Redondo kala itu mendukung penuh Lorenzo Sanz kembali terpilih sebagai presiden dari Real Madrid. Namun, Florentino Perez-lah yang kemudian terpilih menjadi Presiden Klub.
Era Galácticos dimulai. Perez menghabiskan 151 juta Euro untuk belanja. Pemain-pemain yang dianggap perannya berkurang dilego ke bebrapa klub. Redondo kala itu sebenarnya dianggap cukup penting bagi skuat, namun keberpihakan Redondo kepada Lorenzo Sanz, dianggap Florentino Perez cukup berbahaya. Sehingga sejumlah sumber menyebut kalau secara diam-diam Florentino Perez melakukan negosiasi dengan AC Milan.
Manajer Real Madrid kala itu, Vicente Del Bosque, adalah orang pertama yang mengetahui hal itu. Ia dengan tegas mencegah agar transfer tersebut terjadi. Namun, Redondo tetap dilego ke AC Milan dengan transfer 17 juta Euro.
Dalam sesi latihan pertamanya, Redondo mengalami cedera lutut pada kaki kanannya. Luar biasanya Redondo tetap melanjutkan latihan. Sialnya, ia harus mengakhiri sesi latihan di rumah sakit.
Redondo terindikasi cedera lutut yang cukup parah dan mengharuskannya untuk operasi sekaligus mengakhiri kariernya. Jelang operasinya di Madrid, Redondo melayangkan permintaan ke Adriano Galliani, untuk tidak membayar gajinya dan nayris menolak semua fasilitas yang disediakan Milan, selama dirinya belum sembuh dari cederanya.
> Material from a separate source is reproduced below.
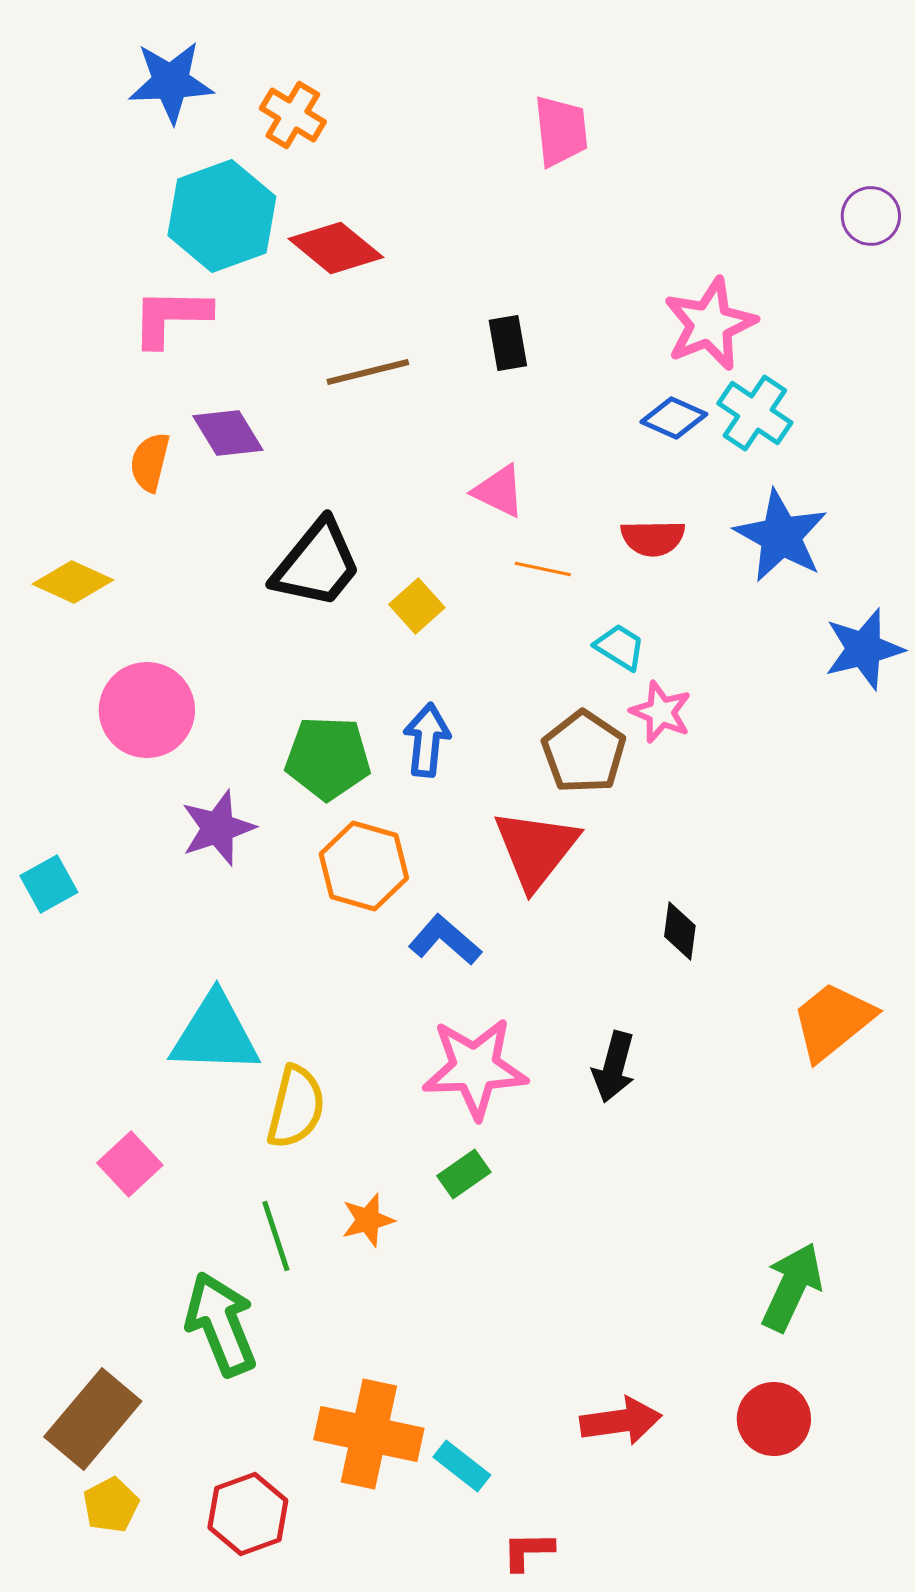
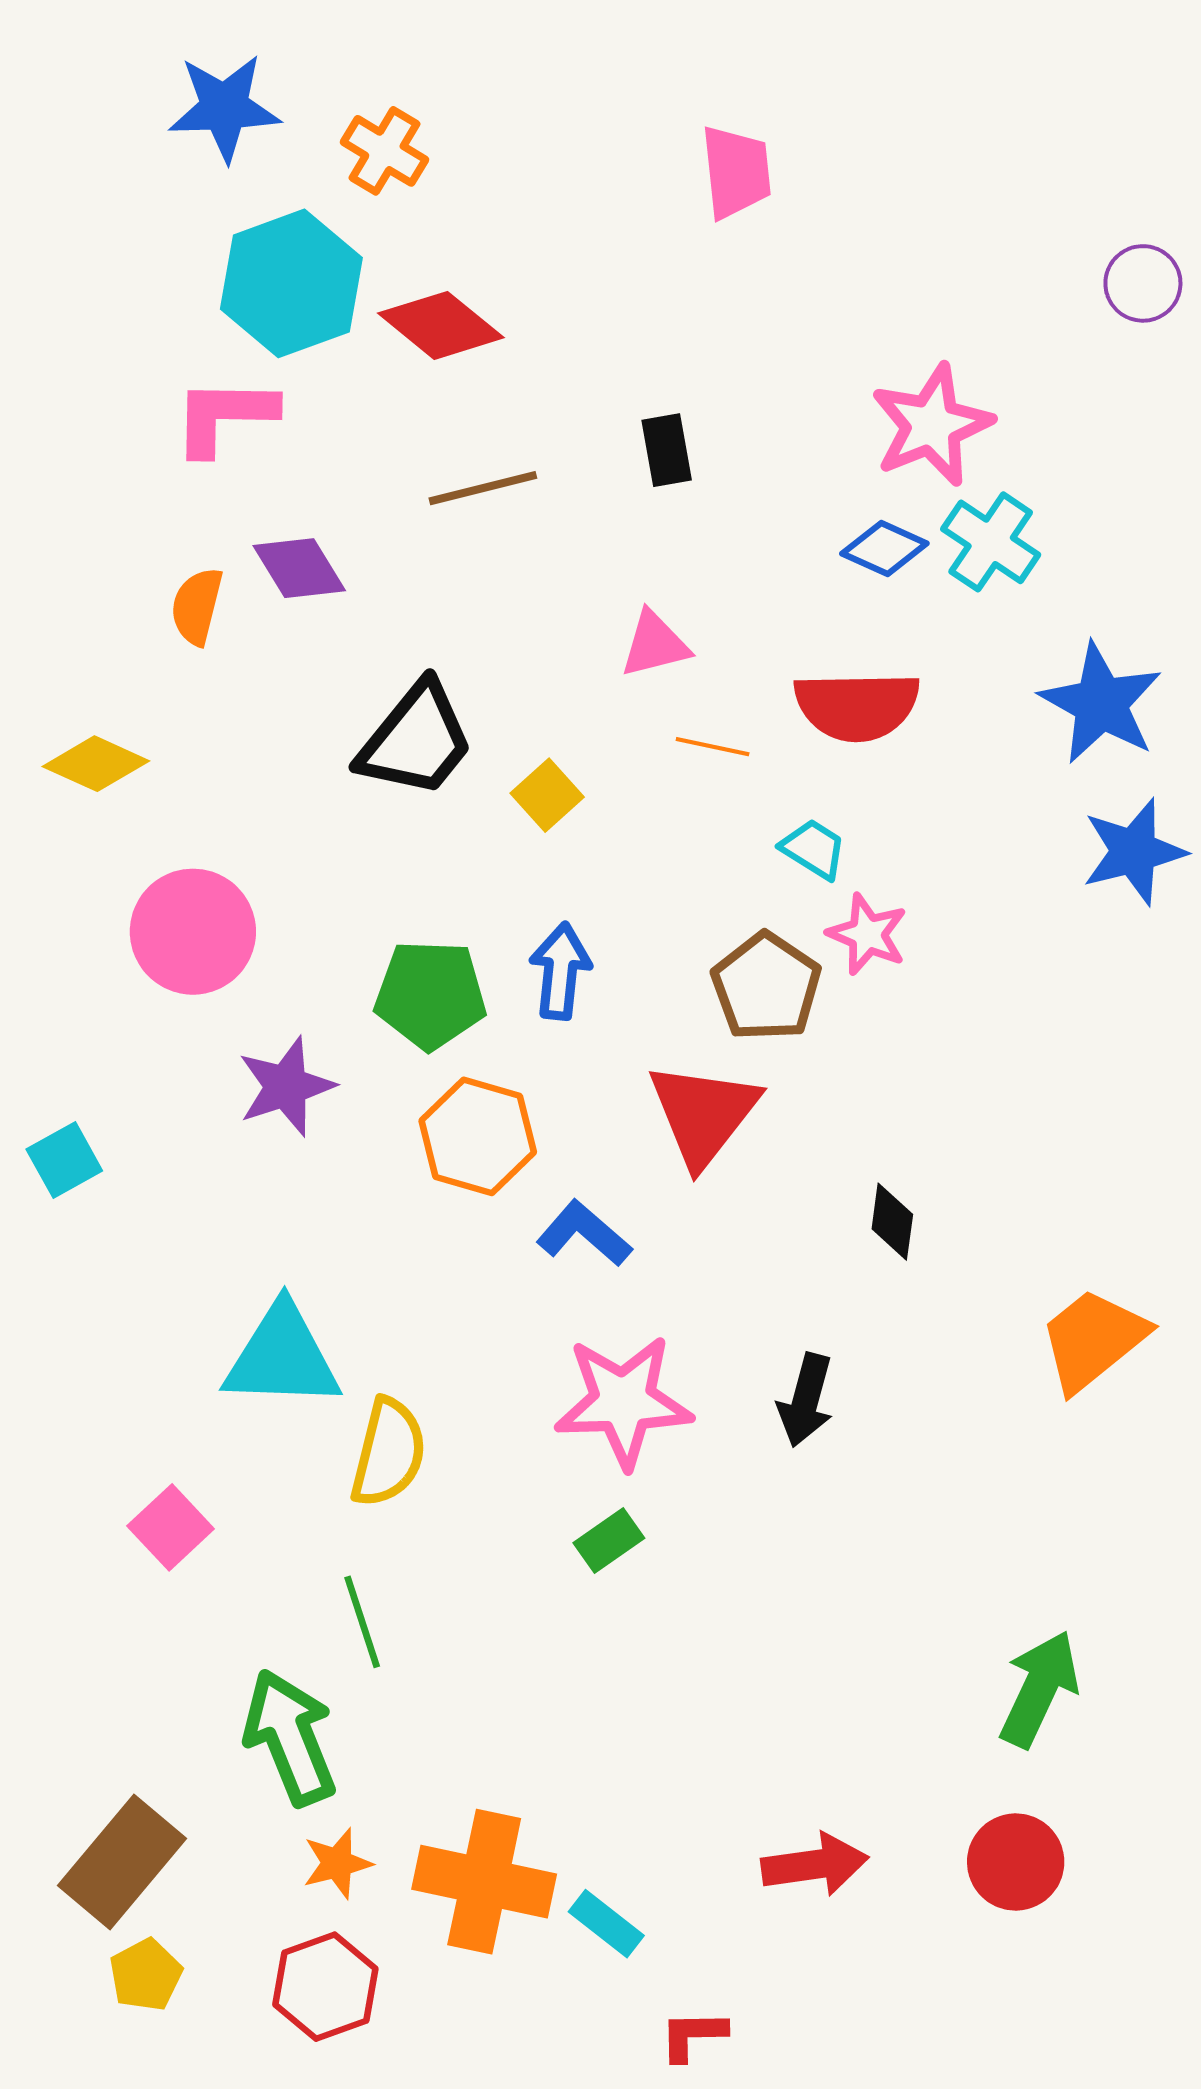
pink triangle: (499, 491) -> (655, 644), turned -40
blue star: (781, 536) -> (1101, 703), moved
red semicircle: (653, 538) -> (857, 706), size x1.5
orange star: (368, 1220) -> (337, 1863), moved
“Saya datang ke Milan untuk bermain, dan Milan harus membayar saya hanya bila saya bisa bermain,” kata Redondo yang menyiratkan gestur yang menunjukkan etos kerja seorang Redondo.
Pujian datang pada Redondo, Sir Alex Ferguson bahkan memujinya secara langsung di biografinya. “Banyak pemain kelas dunia yang bermain untuk klub besar. Namun Redondo dengan menolak gajinya dikarenakan tidak bisa bermain, merupakan gestur yang mengajarkan betapa besar gairahnya kepada sepakbola,” tulis Fergie.
Wasit kawakan, Peruigi Collina, secara terbuka memuji Redondo, “Umpan backheel Redondo yang berujung Gol Raul pada pertandingan menghadapi Manchester United, merupakan pergerakan terbaik yang pernah saya lihat. Namun saya tidak bisa lebih memuji Redondo lagi ketika dia memutuskan menolak gajinya ketika cedera.”
Dukungan juga datang dari Madridista kala itu. “Kami tidak akan menukar Figo demi Redondo, belajarlah Perez!” di salah satu banner ketika Redondo tiba untuk operasi di Madrid.
Pada akhirnya, Redondo tidak pernah sembuh dari cedera tersebut. Ia baru benar-benar bermain untuk Milan dua musim setelah kedatangannya. Pada 2004, ia pun pensiun dengan hanya mencatatkan 33 penampilan selama empat musim bersama Rossoneri.
Pensiunnya Redondo mungkin banyak dilupakan banyak orang. Namun, tidak ada yang bisa melupakan permainannya. Termasuk, tentu saja, Sir Alex Ferguson.